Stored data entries
■ ■ ■

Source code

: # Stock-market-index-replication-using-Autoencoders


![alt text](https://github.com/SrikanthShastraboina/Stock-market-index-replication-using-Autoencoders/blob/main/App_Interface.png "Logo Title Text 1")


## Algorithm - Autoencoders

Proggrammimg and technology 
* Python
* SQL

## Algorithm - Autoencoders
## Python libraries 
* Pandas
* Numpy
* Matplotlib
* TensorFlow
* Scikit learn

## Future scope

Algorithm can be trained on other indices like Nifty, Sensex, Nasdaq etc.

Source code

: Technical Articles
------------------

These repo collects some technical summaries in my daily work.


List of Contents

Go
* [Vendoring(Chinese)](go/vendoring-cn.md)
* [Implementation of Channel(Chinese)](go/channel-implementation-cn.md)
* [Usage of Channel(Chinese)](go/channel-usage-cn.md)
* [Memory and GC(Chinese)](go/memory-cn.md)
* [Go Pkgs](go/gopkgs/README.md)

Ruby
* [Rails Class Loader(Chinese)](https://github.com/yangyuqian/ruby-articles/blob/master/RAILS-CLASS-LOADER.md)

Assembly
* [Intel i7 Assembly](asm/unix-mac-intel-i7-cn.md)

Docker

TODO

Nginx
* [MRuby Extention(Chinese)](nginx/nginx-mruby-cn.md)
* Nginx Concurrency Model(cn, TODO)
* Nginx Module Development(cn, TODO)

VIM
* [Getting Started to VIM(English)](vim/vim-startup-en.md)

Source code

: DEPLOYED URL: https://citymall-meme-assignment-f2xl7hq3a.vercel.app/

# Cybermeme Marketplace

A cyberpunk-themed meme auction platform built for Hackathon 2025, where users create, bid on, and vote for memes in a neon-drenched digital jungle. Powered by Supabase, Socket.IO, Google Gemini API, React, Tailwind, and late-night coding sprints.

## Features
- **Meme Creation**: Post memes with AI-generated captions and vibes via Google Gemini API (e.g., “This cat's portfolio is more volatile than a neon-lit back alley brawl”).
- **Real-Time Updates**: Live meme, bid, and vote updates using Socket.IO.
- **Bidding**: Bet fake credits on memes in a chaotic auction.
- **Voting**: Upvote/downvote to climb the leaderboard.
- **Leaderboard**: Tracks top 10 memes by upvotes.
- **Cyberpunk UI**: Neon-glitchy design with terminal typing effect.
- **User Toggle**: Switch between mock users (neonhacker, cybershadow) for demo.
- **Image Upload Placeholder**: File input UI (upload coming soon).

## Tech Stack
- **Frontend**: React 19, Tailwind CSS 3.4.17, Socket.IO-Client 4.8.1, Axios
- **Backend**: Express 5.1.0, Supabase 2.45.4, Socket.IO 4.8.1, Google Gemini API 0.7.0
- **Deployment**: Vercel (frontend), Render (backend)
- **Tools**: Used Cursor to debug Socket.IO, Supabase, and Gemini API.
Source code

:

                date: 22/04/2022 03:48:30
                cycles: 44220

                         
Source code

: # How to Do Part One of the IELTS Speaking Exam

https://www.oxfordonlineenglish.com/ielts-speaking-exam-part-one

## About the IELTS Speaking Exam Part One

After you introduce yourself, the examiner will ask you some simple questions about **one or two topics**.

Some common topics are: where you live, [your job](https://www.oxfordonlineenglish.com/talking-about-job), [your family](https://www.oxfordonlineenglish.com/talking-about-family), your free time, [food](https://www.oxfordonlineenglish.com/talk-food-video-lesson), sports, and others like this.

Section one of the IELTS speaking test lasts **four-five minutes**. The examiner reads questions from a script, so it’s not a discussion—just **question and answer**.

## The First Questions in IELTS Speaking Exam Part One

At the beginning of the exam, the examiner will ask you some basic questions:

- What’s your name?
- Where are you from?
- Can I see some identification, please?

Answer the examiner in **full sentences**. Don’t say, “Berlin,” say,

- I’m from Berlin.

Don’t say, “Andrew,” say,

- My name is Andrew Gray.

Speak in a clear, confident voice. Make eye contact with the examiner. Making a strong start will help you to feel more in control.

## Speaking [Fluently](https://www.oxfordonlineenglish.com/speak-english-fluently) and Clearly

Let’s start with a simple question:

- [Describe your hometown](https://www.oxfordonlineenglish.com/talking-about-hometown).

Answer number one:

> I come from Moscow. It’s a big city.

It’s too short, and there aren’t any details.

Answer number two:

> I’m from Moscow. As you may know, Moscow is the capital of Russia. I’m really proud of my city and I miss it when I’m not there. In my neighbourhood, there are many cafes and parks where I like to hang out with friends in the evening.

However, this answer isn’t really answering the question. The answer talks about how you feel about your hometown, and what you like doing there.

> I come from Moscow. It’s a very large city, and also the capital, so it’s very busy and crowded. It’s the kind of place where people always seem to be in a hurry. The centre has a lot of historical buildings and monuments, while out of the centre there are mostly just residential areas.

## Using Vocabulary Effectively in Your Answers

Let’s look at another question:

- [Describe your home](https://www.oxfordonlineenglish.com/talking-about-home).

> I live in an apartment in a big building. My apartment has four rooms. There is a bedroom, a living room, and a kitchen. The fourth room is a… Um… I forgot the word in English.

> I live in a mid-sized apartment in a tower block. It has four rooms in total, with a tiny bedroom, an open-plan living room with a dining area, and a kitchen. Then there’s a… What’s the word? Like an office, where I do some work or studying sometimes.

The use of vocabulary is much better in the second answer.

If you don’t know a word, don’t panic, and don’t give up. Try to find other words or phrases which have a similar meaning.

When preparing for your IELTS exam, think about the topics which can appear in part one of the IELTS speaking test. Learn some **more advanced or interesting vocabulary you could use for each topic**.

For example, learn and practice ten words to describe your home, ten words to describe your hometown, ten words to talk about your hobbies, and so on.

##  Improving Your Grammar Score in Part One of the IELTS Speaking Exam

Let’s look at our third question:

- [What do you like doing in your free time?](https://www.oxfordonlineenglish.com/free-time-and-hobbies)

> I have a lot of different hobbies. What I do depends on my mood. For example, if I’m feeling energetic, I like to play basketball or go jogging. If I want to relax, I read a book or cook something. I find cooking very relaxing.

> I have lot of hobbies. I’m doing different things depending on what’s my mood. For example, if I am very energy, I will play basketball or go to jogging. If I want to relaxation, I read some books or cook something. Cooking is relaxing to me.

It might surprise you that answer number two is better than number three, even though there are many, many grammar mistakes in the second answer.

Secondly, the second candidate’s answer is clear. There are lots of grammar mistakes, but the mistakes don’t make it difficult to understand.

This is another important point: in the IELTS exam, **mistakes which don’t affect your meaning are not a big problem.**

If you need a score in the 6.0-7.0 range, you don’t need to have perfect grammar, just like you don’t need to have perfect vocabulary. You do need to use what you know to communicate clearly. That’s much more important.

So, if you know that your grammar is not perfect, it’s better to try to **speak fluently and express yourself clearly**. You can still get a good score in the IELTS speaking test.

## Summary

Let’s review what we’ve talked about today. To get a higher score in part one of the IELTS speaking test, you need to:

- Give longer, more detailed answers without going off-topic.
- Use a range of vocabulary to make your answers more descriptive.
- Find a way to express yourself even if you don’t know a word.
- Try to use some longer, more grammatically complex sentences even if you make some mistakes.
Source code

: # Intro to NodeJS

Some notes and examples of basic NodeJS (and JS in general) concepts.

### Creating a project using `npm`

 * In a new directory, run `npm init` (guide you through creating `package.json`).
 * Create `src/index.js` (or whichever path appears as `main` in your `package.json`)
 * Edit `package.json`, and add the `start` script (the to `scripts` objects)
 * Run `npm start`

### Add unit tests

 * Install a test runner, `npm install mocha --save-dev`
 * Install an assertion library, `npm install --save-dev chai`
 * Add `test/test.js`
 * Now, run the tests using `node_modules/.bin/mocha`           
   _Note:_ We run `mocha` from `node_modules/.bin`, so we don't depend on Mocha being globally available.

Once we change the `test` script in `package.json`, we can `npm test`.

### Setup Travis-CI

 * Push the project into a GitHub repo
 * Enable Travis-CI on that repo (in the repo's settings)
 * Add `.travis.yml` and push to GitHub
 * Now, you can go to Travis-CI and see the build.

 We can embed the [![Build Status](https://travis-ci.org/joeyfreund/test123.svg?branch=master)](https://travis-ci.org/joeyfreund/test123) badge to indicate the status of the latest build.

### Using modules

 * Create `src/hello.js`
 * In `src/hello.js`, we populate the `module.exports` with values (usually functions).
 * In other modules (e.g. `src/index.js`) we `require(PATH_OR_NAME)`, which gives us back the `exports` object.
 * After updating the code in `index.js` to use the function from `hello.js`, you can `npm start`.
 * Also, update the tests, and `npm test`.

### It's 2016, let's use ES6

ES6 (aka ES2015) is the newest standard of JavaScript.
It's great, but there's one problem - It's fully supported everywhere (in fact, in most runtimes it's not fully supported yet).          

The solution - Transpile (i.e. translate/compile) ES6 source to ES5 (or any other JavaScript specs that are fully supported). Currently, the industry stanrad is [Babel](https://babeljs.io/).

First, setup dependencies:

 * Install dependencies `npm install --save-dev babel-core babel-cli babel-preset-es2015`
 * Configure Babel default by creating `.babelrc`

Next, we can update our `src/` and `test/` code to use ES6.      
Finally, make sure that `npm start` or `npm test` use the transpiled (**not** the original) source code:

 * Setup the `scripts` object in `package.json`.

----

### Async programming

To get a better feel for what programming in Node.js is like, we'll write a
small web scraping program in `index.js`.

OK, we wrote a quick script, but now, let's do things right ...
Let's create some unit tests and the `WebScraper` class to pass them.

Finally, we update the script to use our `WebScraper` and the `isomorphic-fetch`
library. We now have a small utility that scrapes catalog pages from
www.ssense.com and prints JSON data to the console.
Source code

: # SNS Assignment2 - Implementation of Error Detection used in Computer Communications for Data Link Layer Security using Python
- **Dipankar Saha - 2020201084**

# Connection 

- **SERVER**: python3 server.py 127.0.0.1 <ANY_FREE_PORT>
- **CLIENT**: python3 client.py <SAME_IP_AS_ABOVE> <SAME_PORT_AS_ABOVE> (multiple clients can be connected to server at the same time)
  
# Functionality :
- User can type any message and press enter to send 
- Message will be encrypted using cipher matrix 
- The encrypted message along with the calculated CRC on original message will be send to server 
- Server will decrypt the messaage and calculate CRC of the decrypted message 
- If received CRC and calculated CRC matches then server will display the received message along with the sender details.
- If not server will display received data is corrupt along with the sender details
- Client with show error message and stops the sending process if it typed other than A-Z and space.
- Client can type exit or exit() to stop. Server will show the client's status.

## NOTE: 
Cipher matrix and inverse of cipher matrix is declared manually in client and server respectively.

■ ■ ■

== JOB ITEM ==
Turn the lines from the one containing "Let’s look at our" through the one containing "cooking very relaxing." into a Markdown table with columns named Row and Line. Number each row, and leave out blank lines.

== FINAL ANSWER ==
| Row | Line |
|---|---|
| 1 | Let’s look at our third question: |
| 2 | - [What do you like doing in your free time?](https://www.oxfordonlineenglish.com/free-time-and-hobbies) |
| 3 | > I have a lot of different hobbies. What I do depends on my mood. For example, if I’m feeling energetic, I like to play basketball or go jogging. If I want to relax, I read a book or cook something. I find cooking very relaxing. |